DIRECTIVE:
Copy every line of the listing below word for word.

** Start PROVIDED ENTRIES **

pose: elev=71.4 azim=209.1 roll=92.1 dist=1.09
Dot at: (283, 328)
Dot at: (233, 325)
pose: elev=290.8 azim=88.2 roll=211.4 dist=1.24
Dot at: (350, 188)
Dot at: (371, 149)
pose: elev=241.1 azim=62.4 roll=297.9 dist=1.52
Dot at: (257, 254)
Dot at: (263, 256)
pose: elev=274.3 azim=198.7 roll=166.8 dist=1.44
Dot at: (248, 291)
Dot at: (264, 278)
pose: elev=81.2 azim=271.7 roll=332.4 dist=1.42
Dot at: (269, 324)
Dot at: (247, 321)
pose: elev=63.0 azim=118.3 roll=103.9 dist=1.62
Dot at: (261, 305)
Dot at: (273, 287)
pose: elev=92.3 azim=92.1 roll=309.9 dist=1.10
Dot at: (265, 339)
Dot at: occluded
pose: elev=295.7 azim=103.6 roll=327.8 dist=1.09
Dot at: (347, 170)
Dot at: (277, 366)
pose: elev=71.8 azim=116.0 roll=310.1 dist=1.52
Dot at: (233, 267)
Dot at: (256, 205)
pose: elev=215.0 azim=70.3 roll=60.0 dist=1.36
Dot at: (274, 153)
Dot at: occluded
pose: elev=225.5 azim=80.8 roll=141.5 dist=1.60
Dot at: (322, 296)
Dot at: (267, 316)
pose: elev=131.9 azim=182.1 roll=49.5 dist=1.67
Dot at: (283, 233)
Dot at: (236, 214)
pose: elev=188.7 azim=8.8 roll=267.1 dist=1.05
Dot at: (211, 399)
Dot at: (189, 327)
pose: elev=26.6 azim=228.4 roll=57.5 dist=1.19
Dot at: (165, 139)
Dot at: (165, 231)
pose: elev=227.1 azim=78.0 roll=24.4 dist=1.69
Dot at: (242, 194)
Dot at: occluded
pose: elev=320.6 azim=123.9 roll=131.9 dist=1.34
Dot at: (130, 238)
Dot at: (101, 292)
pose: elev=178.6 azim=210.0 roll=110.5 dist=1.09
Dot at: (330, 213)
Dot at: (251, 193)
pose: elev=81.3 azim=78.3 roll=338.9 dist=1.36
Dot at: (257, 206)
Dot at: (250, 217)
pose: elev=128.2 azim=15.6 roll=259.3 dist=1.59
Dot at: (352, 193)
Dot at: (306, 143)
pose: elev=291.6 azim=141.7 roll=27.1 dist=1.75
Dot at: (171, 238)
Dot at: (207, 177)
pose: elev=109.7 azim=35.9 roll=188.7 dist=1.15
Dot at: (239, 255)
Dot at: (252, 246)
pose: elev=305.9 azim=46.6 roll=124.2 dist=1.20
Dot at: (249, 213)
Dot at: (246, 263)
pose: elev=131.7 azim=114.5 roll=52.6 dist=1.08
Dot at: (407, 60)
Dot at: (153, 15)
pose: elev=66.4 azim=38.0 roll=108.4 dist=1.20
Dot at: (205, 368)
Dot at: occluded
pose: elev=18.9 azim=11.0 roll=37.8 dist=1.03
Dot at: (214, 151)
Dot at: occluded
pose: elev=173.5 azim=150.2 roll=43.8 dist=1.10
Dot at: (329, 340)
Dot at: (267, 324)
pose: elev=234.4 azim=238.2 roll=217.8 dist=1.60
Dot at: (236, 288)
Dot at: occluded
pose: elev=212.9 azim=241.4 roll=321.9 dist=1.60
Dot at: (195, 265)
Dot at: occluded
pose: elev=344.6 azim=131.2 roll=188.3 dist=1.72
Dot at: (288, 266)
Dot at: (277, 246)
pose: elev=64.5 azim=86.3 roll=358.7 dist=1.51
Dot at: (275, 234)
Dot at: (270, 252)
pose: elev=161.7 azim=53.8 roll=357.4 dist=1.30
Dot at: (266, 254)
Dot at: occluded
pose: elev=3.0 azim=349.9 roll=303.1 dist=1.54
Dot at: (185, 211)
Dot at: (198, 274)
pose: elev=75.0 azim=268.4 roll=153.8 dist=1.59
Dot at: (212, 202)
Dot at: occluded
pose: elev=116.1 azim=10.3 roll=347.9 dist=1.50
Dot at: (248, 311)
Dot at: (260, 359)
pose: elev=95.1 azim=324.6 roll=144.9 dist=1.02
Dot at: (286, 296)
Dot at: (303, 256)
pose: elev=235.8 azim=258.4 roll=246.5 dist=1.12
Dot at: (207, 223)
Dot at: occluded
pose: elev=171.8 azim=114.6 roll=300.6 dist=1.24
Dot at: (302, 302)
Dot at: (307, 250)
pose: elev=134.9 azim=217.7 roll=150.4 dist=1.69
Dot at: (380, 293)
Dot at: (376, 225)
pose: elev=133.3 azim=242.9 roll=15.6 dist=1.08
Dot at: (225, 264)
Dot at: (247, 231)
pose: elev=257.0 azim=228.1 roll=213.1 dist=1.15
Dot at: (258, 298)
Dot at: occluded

** End PROVIDED ENTRIES **

SOLVED PROBLEM:
pose: elev=71.4 azim=209.1 roll=92.1 dist=1.09
Dot at: (283, 328)
Dot at: (233, 325)
pose: elev=290.8 azim=88.2 roll=211.4 dist=1.24
Dot at: (350, 188)
Dot at: (371, 149)
pose: elev=241.1 azim=62.4 roll=297.9 dist=1.52
Dot at: (257, 254)
Dot at: (263, 256)
pose: elev=274.3 azim=198.7 roll=166.8 dist=1.44
Dot at: (248, 291)
Dot at: (264, 278)
pose: elev=81.2 azim=271.7 roll=332.4 dist=1.42
Dot at: (269, 324)
Dot at: (247, 321)
pose: elev=63.0 azim=118.3 roll=103.9 dist=1.62
Dot at: (261, 305)
Dot at: (273, 287)
pose: elev=92.3 azim=92.1 roll=309.9 dist=1.10
Dot at: (265, 339)
Dot at: occluded
pose: elev=295.7 azim=103.6 roll=327.8 dist=1.09
Dot at: (347, 170)
Dot at: (277, 366)
pose: elev=71.8 azim=116.0 roll=310.1 dist=1.52
Dot at: (233, 267)
Dot at: (256, 205)
pose: elev=215.0 azim=70.3 roll=60.0 dist=1.36
Dot at: (274, 153)
Dot at: occluded
pose: elev=225.5 azim=80.8 roll=141.5 dist=1.60
Dot at: (322, 296)
Dot at: (267, 316)
pose: elev=131.9 azim=182.1 roll=49.5 dist=1.67
Dot at: (283, 233)
Dot at: (236, 214)
pose: elev=188.7 azim=8.8 roll=267.1 dist=1.05
Dot at: (211, 399)
Dot at: (189, 327)
pose: elev=26.6 azim=228.4 roll=57.5 dist=1.19
Dot at: (165, 139)
Dot at: (165, 231)
pose: elev=227.1 azim=78.0 roll=24.4 dist=1.69
Dot at: (242, 194)
Dot at: occluded
pose: elev=320.6 azim=123.9 roll=131.9 dist=1.34
Dot at: (130, 238)
Dot at: (101, 292)
pose: elev=178.6 azim=210.0 roll=110.5 dist=1.09
Dot at: (330, 213)
Dot at: (251, 193)
pose: elev=81.3 azim=78.3 roll=338.9 dist=1.36
Dot at: (257, 206)
Dot at: (250, 217)
pose: elev=128.2 azim=15.6 roll=259.3 dist=1.59
Dot at: (352, 193)
Dot at: (306, 143)
pose: elev=291.6 azim=141.7 roll=27.1 dist=1.75
Dot at: (171, 238)
Dot at: (207, 177)
pose: elev=109.7 azim=35.9 roll=188.7 dist=1.15
Dot at: (239, 255)
Dot at: (252, 246)
pose: elev=305.9 azim=46.6 roll=124.2 dist=1.20
Dot at: (249, 213)
Dot at: (246, 263)
pose: elev=131.7 azim=114.5 roll=52.6 dist=1.08
Dot at: (407, 60)
Dot at: (153, 15)
pose: elev=66.4 azim=38.0 roll=108.4 dist=1.20
Dot at: (205, 368)
Dot at: occluded
pose: elev=18.9 azim=11.0 roll=37.8 dist=1.03
Dot at: (214, 151)
Dot at: occluded
pose: elev=173.5 azim=150.2 roll=43.8 dist=1.10
Dot at: (329, 340)
Dot at: (267, 324)
pose: elev=234.4 azim=238.2 roll=217.8 dist=1.60
Dot at: (236, 288)
Dot at: occluded
pose: elev=212.9 azim=241.4 roll=321.9 dist=1.60
Dot at: (195, 265)
Dot at: occluded
pose: elev=344.6 azim=131.2 roll=188.3 dist=1.72
Dot at: (288, 266)
Dot at: (277, 246)
pose: elev=64.5 azim=86.3 roll=358.7 dist=1.51
Dot at: (275, 234)
Dot at: (270, 252)
pose: elev=161.7 azim=53.8 roll=357.4 dist=1.30
Dot at: (266, 254)
Dot at: occluded
pose: elev=3.0 azim=349.9 roll=303.1 dist=1.54
Dot at: (185, 211)
Dot at: (198, 274)
pose: elev=75.0 azim=268.4 roll=153.8 dist=1.59
Dot at: (212, 202)
Dot at: occluded
pose: elev=116.1 azim=10.3 roll=347.9 dist=1.50
Dot at: (248, 311)
Dot at: (260, 359)
pose: elev=95.1 azim=324.6 roll=144.9 dist=1.02
Dot at: (286, 296)
Dot at: (303, 256)
pose: elev=235.8 azim=258.4 roll=246.5 dist=1.12
Dot at: (207, 223)
Dot at: occluded
pose: elev=171.8 azim=114.6 roll=300.6 dist=1.24
Dot at: (302, 302)
Dot at: (307, 250)
pose: elev=134.9 azim=217.7 roll=150.4 dist=1.69
Dot at: (380, 293)
Dot at: (376, 225)
pose: elev=133.3 azim=242.9 roll=15.6 dist=1.08
Dot at: (225, 264)
Dot at: (247, 231)
pose: elev=257.0 azim=228.1 roll=213.1 dist=1.15
Dot at: (258, 298)
Dot at: occluded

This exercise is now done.